Andrea Dworkin s’affirmait déjà comme un phare éclairant un chemin alors presque désert – il y a 30 ans, on ne se faisait pas plus d’ami-e-s qu’aujourd’hui à dénoncer les industries du sexe dont les femmes et les enfants constituent la matière première à la disposition de certains hommes.

Peu d’écrits d’Andrea Dworkin ont été publiés en français. Cet automne, Les éditions Sisyphe (Montréal) proposent en traduction française, sous le titre Pouvoir et violence sexiste, cinq textes de cette penseuse féministe radicale sur des réalités que de nombreuses femmes vivent comme radicales. On trouve, notamment dans ce livre, la conférence qu’elle a donnée à Montréal, le 6 décembre 1990, pour commémorer l’anniversaire du massacre de l’École polytechnique; un texte – monumental – qui dissèque minutieusement le pouvoir masculin et ses effets sur la vie des femmes, et aussi, une conférence sur la prostitution présentée à des étudiantes en droit d’une université américaine. Le premier chapitre, “Écrire”, présente un extrait d’un roman et le livre se termine par une exhortation dont l’intitulé “Souvenez-vous, résistez, ne pliez pas” résumerait bien la vie d’Andrea Dworkin elle-même.

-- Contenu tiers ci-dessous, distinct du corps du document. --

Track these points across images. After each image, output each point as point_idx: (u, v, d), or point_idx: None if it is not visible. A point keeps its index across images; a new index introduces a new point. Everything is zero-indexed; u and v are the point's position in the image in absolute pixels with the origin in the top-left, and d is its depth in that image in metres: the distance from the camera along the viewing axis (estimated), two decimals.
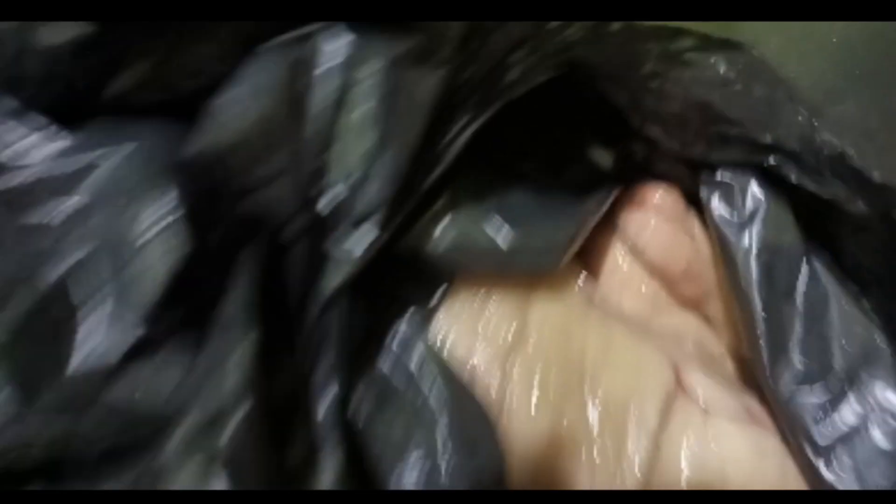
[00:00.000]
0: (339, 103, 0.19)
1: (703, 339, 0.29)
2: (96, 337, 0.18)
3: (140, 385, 0.18)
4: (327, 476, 0.20)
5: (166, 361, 0.18)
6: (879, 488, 0.23)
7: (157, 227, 0.18)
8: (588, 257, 0.30)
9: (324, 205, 0.19)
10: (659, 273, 0.28)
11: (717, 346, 0.29)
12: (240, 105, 0.18)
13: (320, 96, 0.19)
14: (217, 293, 0.18)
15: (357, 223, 0.19)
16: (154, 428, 0.18)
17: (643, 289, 0.29)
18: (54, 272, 0.18)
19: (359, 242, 0.19)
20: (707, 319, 0.29)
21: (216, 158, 0.17)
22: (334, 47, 0.19)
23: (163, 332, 0.18)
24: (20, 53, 0.20)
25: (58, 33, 0.19)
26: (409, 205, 0.21)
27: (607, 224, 0.29)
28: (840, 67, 0.35)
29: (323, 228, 0.19)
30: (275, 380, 0.19)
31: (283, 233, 0.19)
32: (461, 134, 0.22)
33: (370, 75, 0.19)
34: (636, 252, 0.28)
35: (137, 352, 0.18)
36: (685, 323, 0.29)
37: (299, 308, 0.20)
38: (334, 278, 0.20)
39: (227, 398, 0.17)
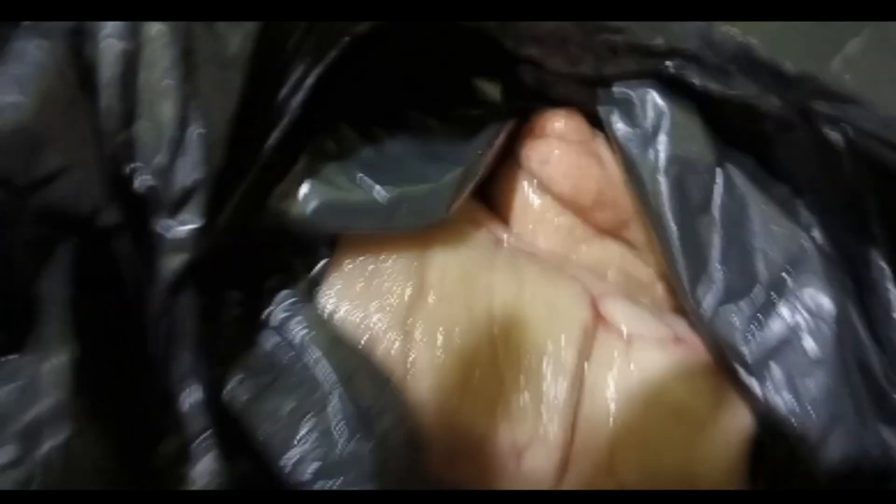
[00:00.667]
0: (133, 69, 0.17)
1: (627, 267, 0.27)
2: None
3: None
4: (202, 465, 0.18)
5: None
6: (806, 387, 0.22)
7: None
8: (496, 199, 0.28)
9: (138, 187, 0.17)
10: (571, 204, 0.26)
11: (645, 271, 0.27)
12: (15, 86, 0.16)
13: (110, 62, 0.17)
14: (30, 305, 0.17)
15: (175, 207, 0.17)
16: None
17: (556, 222, 0.27)
18: None
19: (185, 226, 0.17)
20: (630, 245, 0.27)
21: None
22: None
23: None
24: None
25: None
26: (250, 172, 0.19)
27: (511, 161, 0.27)
28: None
29: (144, 214, 0.17)
30: (122, 381, 0.18)
31: (95, 226, 0.17)
32: (303, 83, 0.20)
33: (163, 32, 0.17)
34: (543, 186, 0.26)
35: None
36: (606, 252, 0.27)
37: (138, 304, 0.18)
38: (169, 265, 0.18)
39: (57, 408, 0.16)
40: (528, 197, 0.27)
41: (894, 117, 0.22)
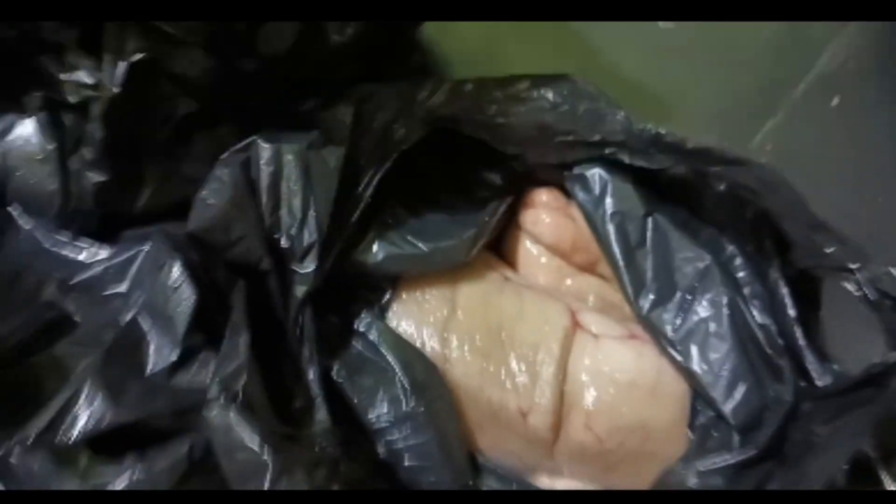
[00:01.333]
0: (277, 181, 0.30)
1: (602, 293, 0.38)
2: (159, 352, 0.29)
3: (188, 378, 0.29)
4: (320, 415, 0.30)
5: (202, 362, 0.29)
6: (715, 358, 0.32)
7: (180, 281, 0.30)
8: (505, 252, 0.40)
9: (282, 246, 0.30)
10: (556, 250, 0.38)
11: (614, 295, 0.38)
12: (213, 196, 0.29)
13: (265, 177, 0.30)
14: (224, 317, 0.30)
15: (302, 257, 0.30)
16: (200, 400, 0.29)
17: (547, 264, 0.39)
18: (127, 317, 0.29)
19: (308, 268, 0.30)
20: (602, 277, 0.39)
21: (203, 232, 0.29)
22: (267, 146, 0.30)
23: (196, 345, 0.29)
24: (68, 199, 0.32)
25: (88, 181, 0.31)
26: (343, 236, 0.32)
27: (514, 225, 0.39)
28: None
29: (284, 262, 0.30)
30: (274, 361, 0.30)
31: (259, 269, 0.30)
32: (372, 181, 0.33)
33: (292, 159, 0.30)
34: (536, 239, 0.38)
35: (183, 358, 0.29)
36: (586, 283, 0.39)
37: (284, 315, 0.31)
38: (299, 292, 0.31)
39: (240, 367, 0.28)
40: (526, 247, 0.39)
41: (771, 171, 0.33)
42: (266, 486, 0.25)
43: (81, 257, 0.32)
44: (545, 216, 0.38)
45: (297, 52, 0.31)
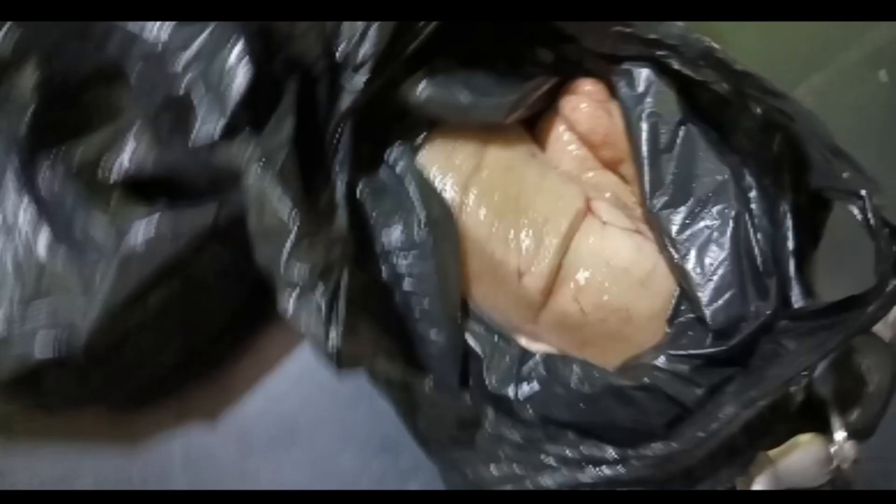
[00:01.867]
0: None
1: (618, 192, 0.40)
2: (206, 120, 0.31)
3: (229, 149, 0.31)
4: (340, 221, 0.32)
5: (244, 139, 0.32)
6: (709, 263, 0.34)
7: (238, 60, 0.31)
8: (538, 134, 0.42)
9: (338, 53, 0.32)
10: (586, 141, 0.40)
11: (629, 196, 0.40)
12: None
13: None
14: (273, 102, 0.31)
15: (357, 67, 0.32)
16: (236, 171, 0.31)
17: (575, 152, 0.40)
18: (182, 86, 0.31)
19: (359, 80, 0.32)
20: (622, 178, 0.41)
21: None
22: None
23: (242, 121, 0.32)
24: None
25: None
26: (395, 63, 0.33)
27: (552, 109, 0.41)
28: None
29: (337, 70, 0.32)
30: (310, 158, 0.32)
31: (313, 70, 0.32)
32: (424, 30, 0.34)
33: None
34: (570, 126, 0.40)
35: (228, 132, 0.31)
36: (605, 178, 0.40)
37: (325, 122, 0.33)
38: (345, 103, 0.32)
39: (281, 144, 0.30)
40: (559, 132, 0.41)
41: (811, 114, 0.34)
42: (287, 247, 0.27)
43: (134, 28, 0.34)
44: (584, 104, 0.40)
45: None
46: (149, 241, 0.30)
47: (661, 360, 0.33)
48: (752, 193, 0.37)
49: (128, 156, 0.30)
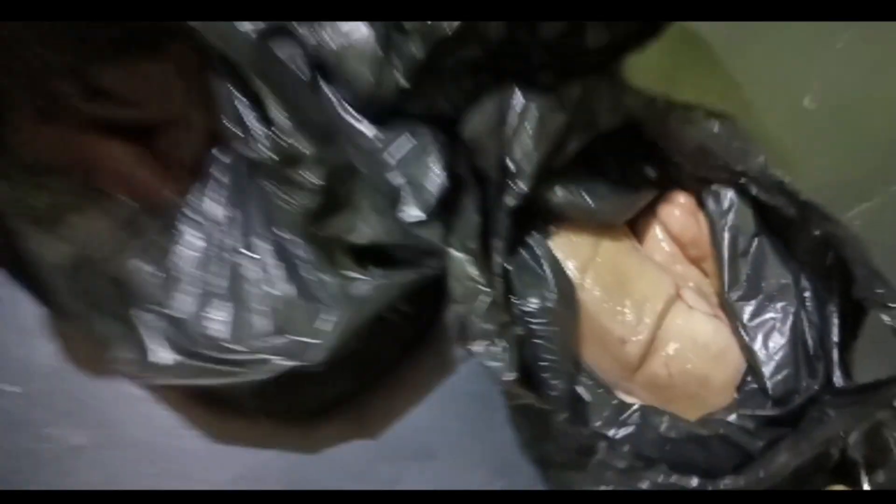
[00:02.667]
0: (522, 122, 0.44)
1: (700, 283, 0.52)
2: (411, 208, 0.44)
3: (427, 230, 0.43)
4: (498, 286, 0.44)
5: (437, 224, 0.44)
6: (772, 346, 0.45)
7: (435, 165, 0.44)
8: (637, 230, 0.53)
9: (511, 165, 0.44)
10: (676, 240, 0.52)
11: (709, 287, 0.51)
12: (476, 120, 0.43)
13: (513, 118, 0.44)
14: (459, 198, 0.44)
15: (518, 178, 0.44)
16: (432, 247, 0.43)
17: (666, 248, 0.52)
18: (395, 180, 0.44)
19: (522, 186, 0.44)
20: (704, 272, 0.52)
21: (471, 139, 0.43)
22: (523, 99, 0.44)
23: (437, 210, 0.44)
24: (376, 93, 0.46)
25: (395, 86, 0.45)
26: (545, 175, 0.46)
27: (650, 213, 0.53)
28: None
29: (507, 177, 0.44)
30: (483, 237, 0.44)
31: (489, 176, 0.44)
32: (574, 144, 0.46)
33: (535, 113, 0.44)
34: (664, 227, 0.52)
35: (426, 218, 0.44)
36: (690, 271, 0.52)
37: (492, 212, 0.45)
38: (509, 202, 0.45)
39: (471, 230, 0.42)
40: (655, 231, 0.52)
41: (858, 239, 0.45)
42: (481, 308, 0.39)
43: (362, 128, 0.47)
44: (678, 212, 0.51)
45: (562, 41, 0.45)
46: (369, 294, 0.42)
47: (732, 417, 0.44)
48: (807, 294, 0.48)
49: (356, 230, 0.42)
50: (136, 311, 0.43)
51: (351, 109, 0.47)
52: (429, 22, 0.43)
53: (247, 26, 0.43)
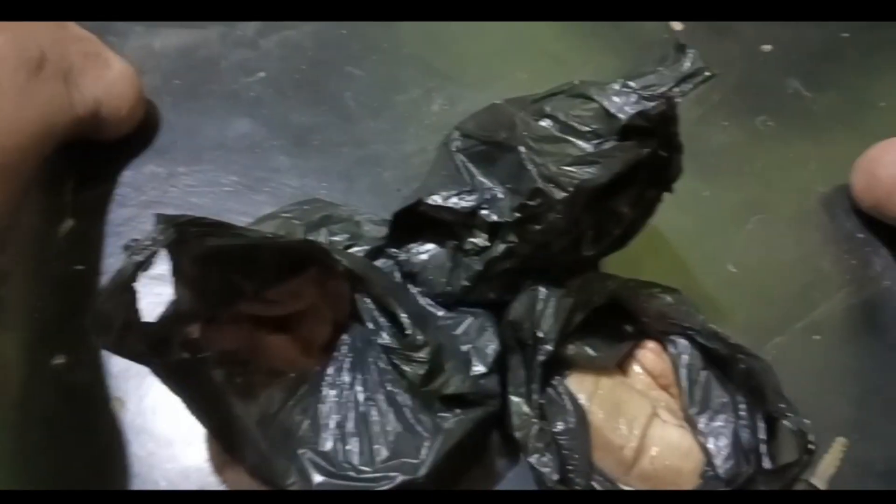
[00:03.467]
0: (544, 309, 0.69)
1: (669, 402, 0.75)
2: (475, 366, 0.67)
3: (487, 383, 0.67)
4: (539, 419, 0.67)
5: (492, 377, 0.67)
6: (722, 445, 0.69)
7: (492, 337, 0.68)
8: (624, 368, 0.77)
9: (539, 334, 0.69)
10: (650, 373, 0.76)
11: (675, 405, 0.75)
12: (517, 309, 0.68)
13: (539, 307, 0.69)
14: (508, 360, 0.68)
15: (545, 343, 0.68)
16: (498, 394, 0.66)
17: (644, 379, 0.76)
18: (463, 350, 0.68)
19: (547, 348, 0.68)
20: (671, 395, 0.76)
21: (515, 320, 0.67)
22: (545, 291, 0.69)
23: (493, 369, 0.68)
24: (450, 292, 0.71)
25: (461, 288, 0.70)
26: (561, 340, 0.70)
27: (631, 356, 0.77)
28: None
29: (537, 342, 0.69)
30: (527, 384, 0.68)
31: (527, 341, 0.68)
32: (581, 315, 0.71)
33: (553, 302, 0.69)
34: (641, 364, 0.76)
35: (487, 372, 0.67)
36: (661, 395, 0.76)
37: (529, 366, 0.69)
38: (540, 359, 0.69)
39: (523, 382, 0.66)
40: (635, 368, 0.76)
41: (767, 366, 0.70)
42: (538, 445, 0.62)
43: (440, 314, 0.71)
44: (650, 354, 0.76)
45: (563, 254, 0.70)
46: (454, 427, 0.65)
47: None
48: (741, 407, 0.72)
49: (448, 380, 0.65)
50: (301, 450, 0.65)
51: (431, 302, 0.71)
52: (484, 246, 0.68)
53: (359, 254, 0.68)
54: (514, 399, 0.64)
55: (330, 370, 0.69)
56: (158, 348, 0.57)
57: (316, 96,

Pour “corriger les défauts du féminisme”

De la prostitution, Andrea Dworkin écrit: “Nous ne pouvons pas corriger les défauts de notre féminisme si nous sommes prêtes à accepter la prostitution des femmes. (…) Il est toujours extraordinaire, quand on regarde cet échange d’argent, de réaliser que dans l’esprit de la plupart des gens, l’argent vaut plus que la femme. (…) L’argent permet à l’homme d’acheter une vie humaine et d’effacer son importance de tous les aspects de la reconnaissance civique et sociale, de la conscience et de la société, des protections de la loi, de tout droit de citoyenneté, de tout concept de dignité humaine et de souveraineté humaine. Cinquante maudits dollars permettent à n’importe quel homme de faire cela. (…) Je veux vous dire que si ces hommes arrivent à faire ce qu’ils font, c’est à cause du pouvoir de la classe des hommes, un pouvoir qu’ils s’arrogent parce que les hommes utilisent la force contre les femmes. Si vous voulez une définition de ce qu’est un lâche, c’est avoir besoin de réprimer toute une classe de gens de façon à pouvoir leur marcher dessus.» (Dans le chapitre 4, “Prostitution et domination masculine”).

Outre les problématiques du viol, de la violence conjugale, du harcèlement, de la pornographie, de la prostitution, Pouvoir et violence sexiste aborde globalement les violences psychologiques quotidiennes engendrées par la domination masculine qui détruit l’existence des femmes, entrave leur liberté de créer, de travailler, d’aimer, de vivre en sécurité. Les analyses sans compromis et le langage exempt d’euphémismes, parfois cru, de l’écrivaine Dworkin surprendront peut-être celles qui la liront pour la première fois. Mais cette lecture confortera dans leur action celles et ceux qui mènent une lutte persévérante et courageuse contre toutes les formes de violences, et elle leur donnera peut-être un éclairage nouveau pour comprendre les obstacles qu’ils rencontrent. Dans le dernier chapitre de ce livre, la penseuse et militante féministe encourage les femmes à s’unir pour prendre la parole, résister, agir, se réapproprier leur vie. “Nous savons comment pleurer. La vraie question est: Comment allons-nous nous défendre?”, écrit-elle dans “Tuerie à Montréal. L’assassinat comme politique sexuelle” (chapitre 2), dont http://sisyphe.org/article.php3?id_article=2720 présente un court extrait.

Andrea Dworkin, Pouvoir et violence sexiste, Les éditions Sisyphe, Montréal, 2007, Coll. Contrepoint, 128 pages. Préface de Catharine A. MacKinnon. Traduction de l’américain et texte de présentation de Martin Dufresne. En librairie en novembre en Europe (Distribution Nouveau Monde/Librairie du Québec, Paris).